Para atrair turistas, as vinícolas passaram a promover atividades como excursões a cavalo ou em bicicleta por plantações de uvas, assim como passeios de barco pelo rio Bureo.
“A vinicultura em Bío-Bío requer mais paciência, habilidades e determinação do que qualquer outro vale chileno. Um punhado de cultivadores aceitou o desafio e tem plantado na região variáveis próprias de climas frescos, como sauvignon blanc e chardonnay. Os primeiros resultados premiam o esforço: os vinhos de Bío-Bío são atrativos e contam com uma fresca acidez natural”, diz um artigo do famoso site Bodegas y Viños.
Vizinho do vale de Bío-Bío está o de Itata, com dias mais quentes e noites frias e úmidas, além de chuvas mais constantes no inverno. Assim como na sua fronteira, também tem um solo rico de minerais por conta da proximidade com o mar, mas a diferença é que em Itata há extensos bosques entre as montanhas da Cordilheira e o oceano. É uma das regiões mais frutíferas de todo o Chile, com castas cabernet sauvignon, carménère, merlot, tintórera, semillón, chardonnay e sauvignon blanc.
Ao contrário de Bío-Bío – e da maioria dos vales chilenos –, a região de Itata – responsável por 80% do mercado de vinhos no país – já não produzia vinhos desde 1920, quando um programa do governo há 15 anos incentivou os primeiros cultivadores a assentarem-se novamente na região.
Antes, a facilidade encontrada em regiões mais quentes, como a de Maipo, fez com que Itata fosse esquecida. Curiosamente, foi nesses bosques que se começou o cultivo de uvas para a produção de vinhos no Chile, com os jesuítas europeus, no século 16.
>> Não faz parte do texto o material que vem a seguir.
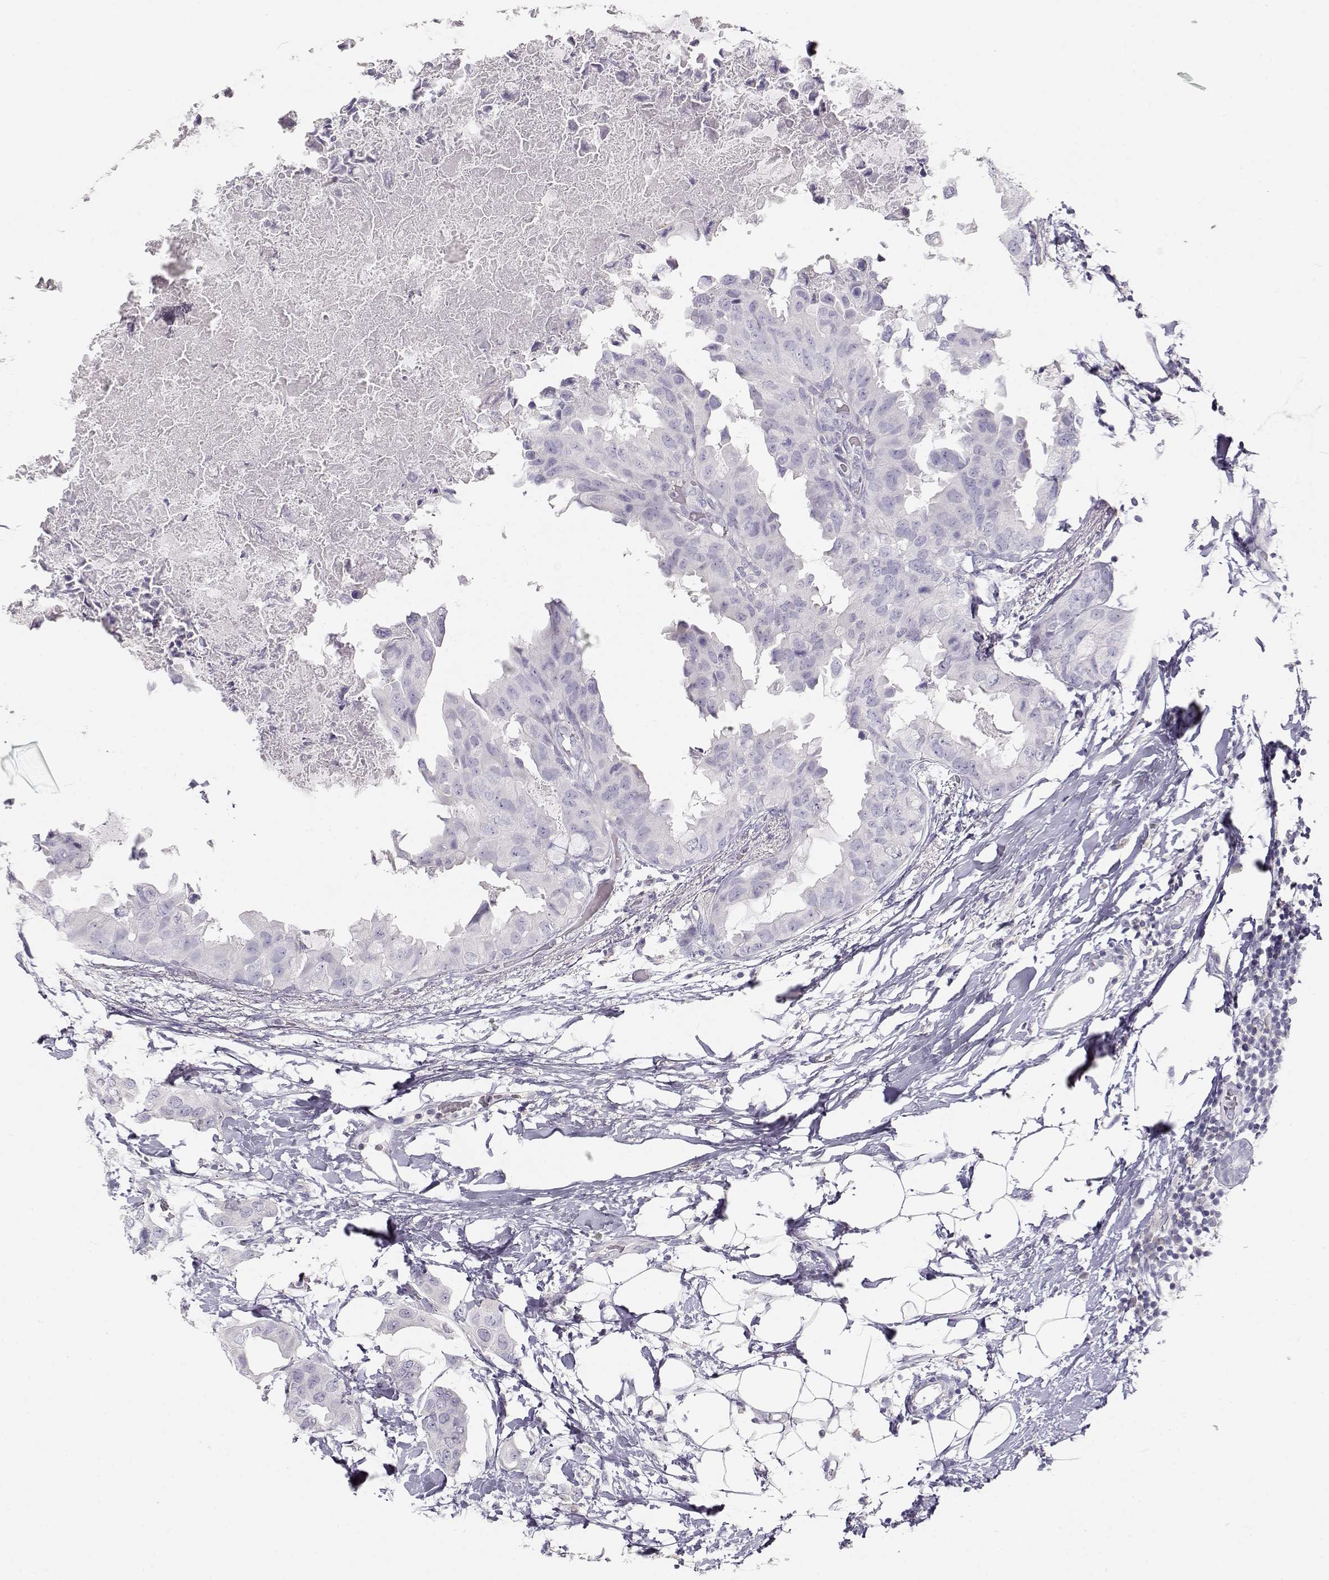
{"staining": {"intensity": "negative", "quantity": "none", "location": "none"}, "tissue": "breast cancer", "cell_type": "Tumor cells", "image_type": "cancer", "snomed": [{"axis": "morphology", "description": "Normal tissue, NOS"}, {"axis": "morphology", "description": "Duct carcinoma"}, {"axis": "topography", "description": "Breast"}], "caption": "Tumor cells are negative for brown protein staining in breast cancer (infiltrating ductal carcinoma).", "gene": "LEPR", "patient": {"sex": "female", "age": 40}}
“O Vale de Itata goza das melhores condições de clima austral para a produção de vinhos com um DNA único. Banhado pelos rios Bío-Bío e Itata, possui solo granítico, rico em minerais, que alimenta esses vinhedos orgânicos, com cercas construídas ‘en cabeza’ – que se irrigam naturalmente com água de chuva graças ao seu solo seco”, salienta o sommelier chileno Hector Riquelme. Hoje, é no vale se que produz dois tipos exclusivos de vinho: o cinsault e o país.
Outro vale que também possui uma das primeiras explorações de vinho do Chile e da América do Sul é o de Maule – hoje, a região que possui a maior área de cultivo de uvas do país, com 31 mil hectares de plantações. Ali, o clima já é mais fresco, com um solo ácido e com mais presença de argila que, se por um lado reduz a produtividade, por outro aumenta a qualidade da fruta.
É a região ideal para produção dos tradicionais vinhos cabernet sauvignon, merlot e malbec. Segundo o site especializado Trekking Chile, o vale de Maule se divide em três zonas de cultivo: o de Rio Claro, o de Loncomilla e o de Tutuvén, este último com uma característica própria: o cultivo seco de vinhas, cuja única irrigação é a da chuva.
Por fim, já se aproximando de Santiago e, portanto, numa área menos fria do Chile, se estabeleceu nos anos 1980 o Valle de Curicó. O enólogo espanhol Miguel Torres foi pioneiro em diversas técnicas de armazenamento de uvas, o que gerou um importante avanço não apenas para a região, que não produzia vinhos, como para as próprias técnicas do Chile com seu produto.
Hoje, é em Curicó que se localiza a maior vinícola do país: a Viña San Pedro. Durante março e abril ela realiza o que também se considera a maior festa temática do Chile, com atividades tradicionais como pisar nas uvas e eleger a rainha da vinícola.